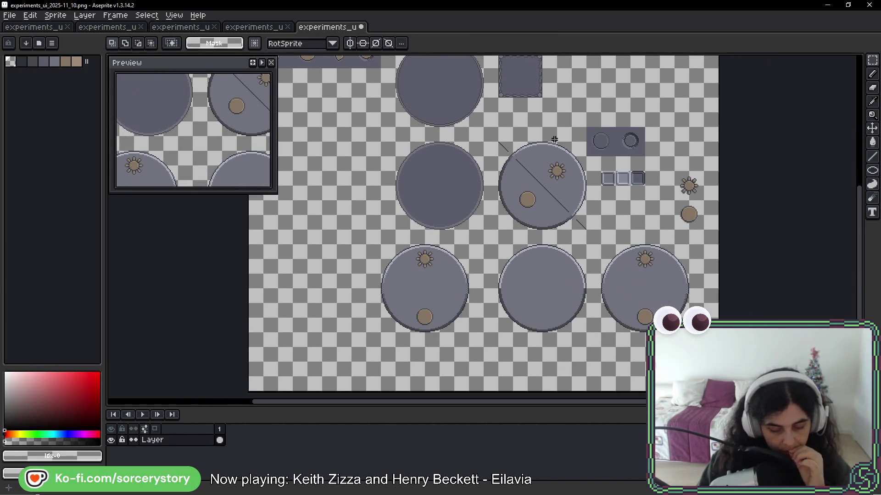
{"action": "scroll", "coordinate": [499, 231], "scroll_direction": "down", "scroll_amount": 2}
{"action": "scroll", "coordinate": [499, 232], "scroll_direction": "up", "scroll_amount": 2}
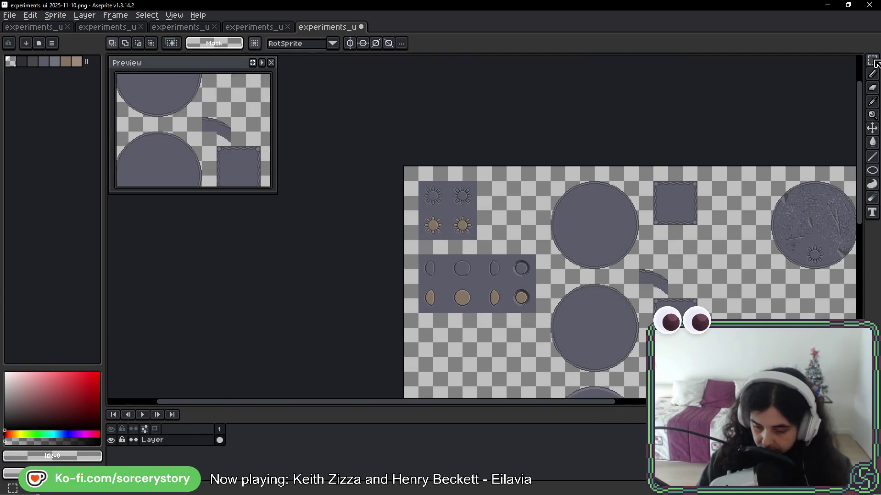
{"action": "scroll", "coordinate": [586, 220], "scroll_direction": "down", "scroll_amount": 5}
{"action": "scroll", "coordinate": [586, 220], "scroll_direction": "right", "scroll_amount": 3}
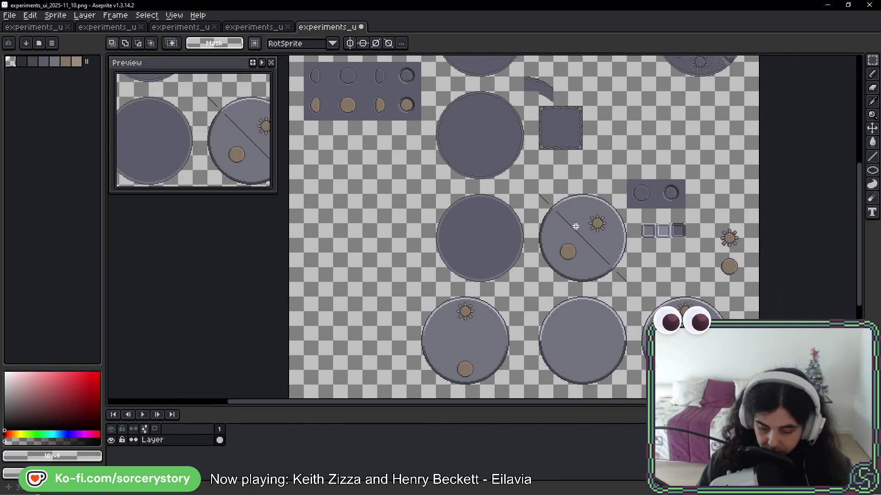
Delete the unused sprites, including the plain circle and the top-row sprites.
{"action": "mouse_move", "coordinate": [303, 90]}
{"action": "left_mouse_down"}
{"action": "mouse_move", "coordinate": [422, 122]}
{"action": "mouse_move", "coordinate": [389, 381]}
{"action": "mouse_move", "coordinate": [390, 374]}
{"action": "left_mouse_up"}
{"action": "key", "text": "ctrl+d"}
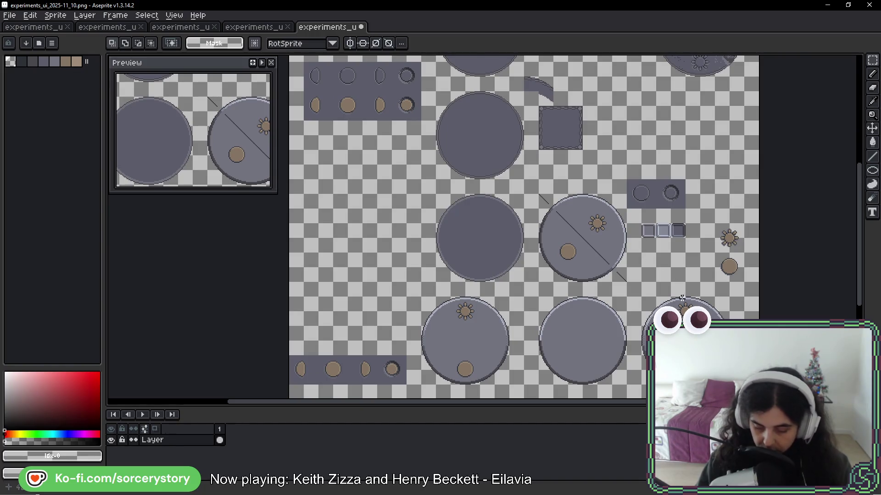
{"action": "left_click_drag", "start_coordinate": [540, 298], "coordinate": [626, 385]}
{"action": "key", "text": "Delete"}
{"action": "mouse_move", "coordinate": [700, 281]}
{"action": "left_mouse_down"}
{"action": "mouse_move", "coordinate": [553, 222]}
{"action": "mouse_move", "coordinate": [423, 122]}
{"action": "mouse_move", "coordinate": [435, 83]}
{"action": "left_mouse_up"}
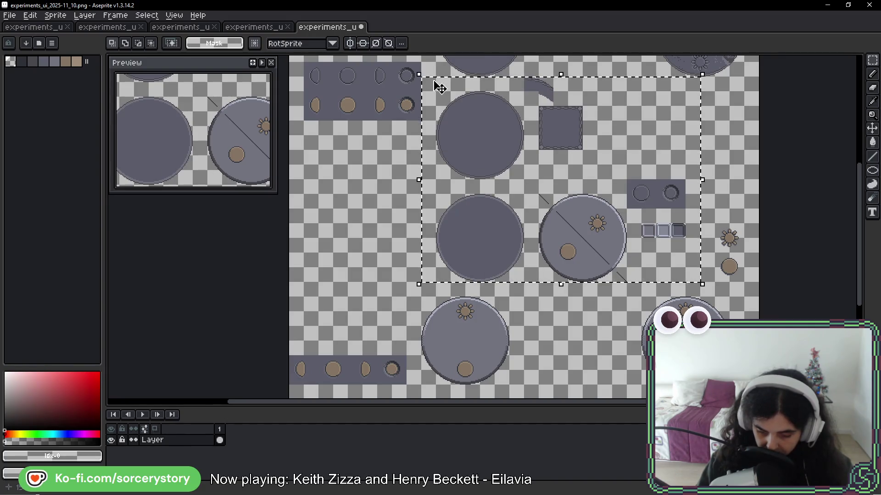
{"action": "key", "text": "Delete"}
{"action": "scroll", "coordinate": [503, 193], "scroll_direction": "up", "scroll_amount": 5}
{"action": "mouse_move", "coordinate": [341, 124]}
{"action": "left_mouse_down"}
{"action": "mouse_move", "coordinate": [672, 261]}
{"action": "mouse_move", "coordinate": [784, 263]}
{"action": "mouse_move", "coordinate": [780, 269]}
{"action": "left_mouse_up"}
{"action": "key", "text": "Delete"}
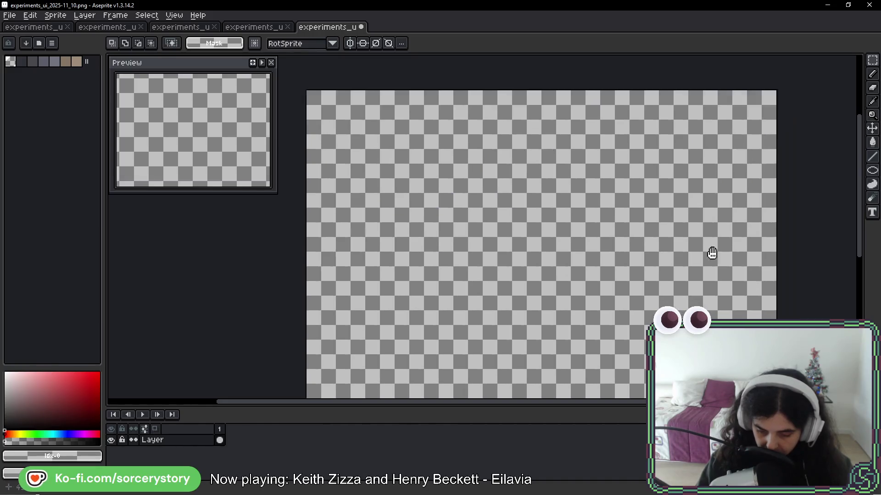
{"action": "scroll", "coordinate": [636, 203], "scroll_direction": "down", "scroll_amount": 5}
Move the two small marker sprites to the sheet's top-left corner.
{"action": "left_click_drag", "start_coordinate": [619, 216], "coordinate": [648, 274]}
{"action": "key", "text": "ctrl+x"}
{"action": "key", "text": "ctrl+v"}
{"action": "scroll", "coordinate": [459, 230], "scroll_direction": "up", "scroll_amount": 5}
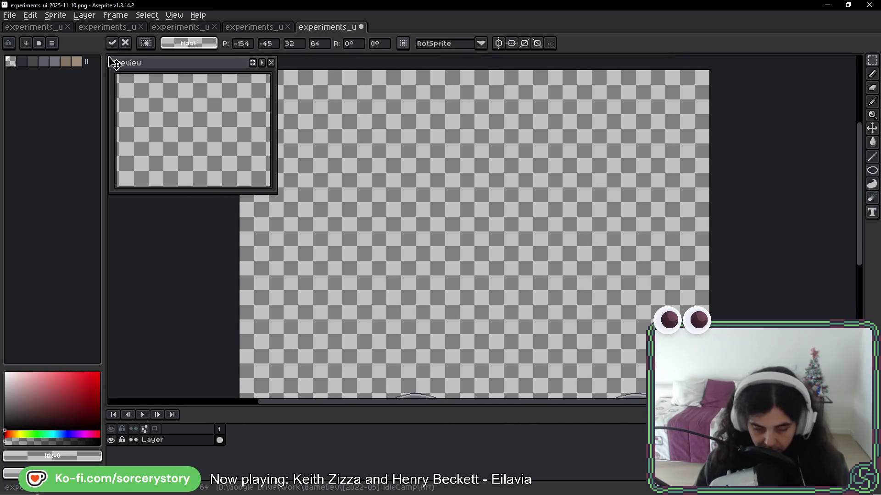
{"action": "scroll", "coordinate": [459, 229], "scroll_direction": "left", "scroll_amount": 3}
{"action": "mouse_move", "coordinate": [147, 173]}
{"action": "left_mouse_down"}
{"action": "mouse_move", "coordinate": [417, 124]}
{"action": "mouse_move", "coordinate": [410, 115]}
{"action": "left_mouse_up"}
{"action": "key", "text": "Return"}
{"action": "scroll", "coordinate": [456, 102], "scroll_direction": "down", "scroll_amount": 5}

※ ※ ※

• **What this task involves**: The data above are to be repeated word for word, with any pictures left out.

• **Written solution**:
{"action": "scroll", "coordinate": [499, 231], "scroll_direction": "down", "scroll_amount": 2}
{"action": "scroll", "coordinate": [499, 232], "scroll_direction": "up", "scroll_amount": 2}
{"action": "scroll", "coordinate": [586, 220], "scroll_direction": "down", "scroll_amount": 5}
{"action": "scroll", "coordinate": [586, 220], "scroll_direction": "right", "scroll_amount": 3}
Delete the unused sprites, including the plain circle and the top-row sprites.
{"action": "mouse_move", "coordinate": [303, 90]}
{"action": "left_mouse_down"}
{"action": "mouse_move", "coordinate": [422, 122]}
{"action": "mouse_move", "coordinate": [389, 381]}
{"action": "mouse_move", "coordinate": [390, 374]}
{"action": "left_mouse_up"}
{"action": "key", "text": "ctrl+d"}
{"action": "left_click_drag", "start_coordinate": [540, 298], "coordinate": [626, 385]}
{"action": "key", "text": "Delete"}
{"action": "mouse_move", "coordinate": [700, 281]}
{"action": "left_mouse_down"}
{"action": "mouse_move", "coordinate": [553, 222]}
{"action": "mouse_move", "coordinate": [423, 122]}
{"action": "mouse_move", "coordinate": [435, 83]}
{"action": "left_mouse_up"}
{"action": "key", "text": "Delete"}
{"action": "scroll", "coordinate": [503, 193], "scroll_direction": "up", "scroll_amount": 5}
{"action": "mouse_move", "coordinate": [341, 124]}
{"action": "left_mouse_down"}
{"action": "mouse_move", "coordinate": [672, 261]}
{"action": "mouse_move", "coordinate": [784, 263]}
{"action": "mouse_move", "coordinate": [780, 269]}
{"action": "left_mouse_up"}
{"action": "key", "text": "Delete"}
{"action": "scroll", "coordinate": [636, 203], "scroll_direction": "down", "scroll_amount": 5}
Move the two small marker sprites to the sheet's top-left corner.
{"action": "left_click_drag", "start_coordinate": [619, 216], "coordinate": [648, 274]}
{"action": "key", "text": "ctrl+x"}
{"action": "key", "text": "ctrl+v"}
{"action": "scroll", "coordinate": [459, 230], "scroll_direction": "up", "scroll_amount": 5}
{"action": "scroll", "coordinate": [459, 229], "scroll_direction": "left", "scroll_amount": 3}
{"action": "mouse_move", "coordinate": [147, 173]}
{"action": "left_mouse_down"}
{"action": "mouse_move", "coordinate": [417, 124]}
{"action": "mouse_move", "coordinate": [410, 115]}
{"action": "left_mouse_up"}
{"action": "key", "text": "Return"}
{"action": "scroll", "coordinate": [456, 102], "scroll_direction": "down", "scroll_amount": 5}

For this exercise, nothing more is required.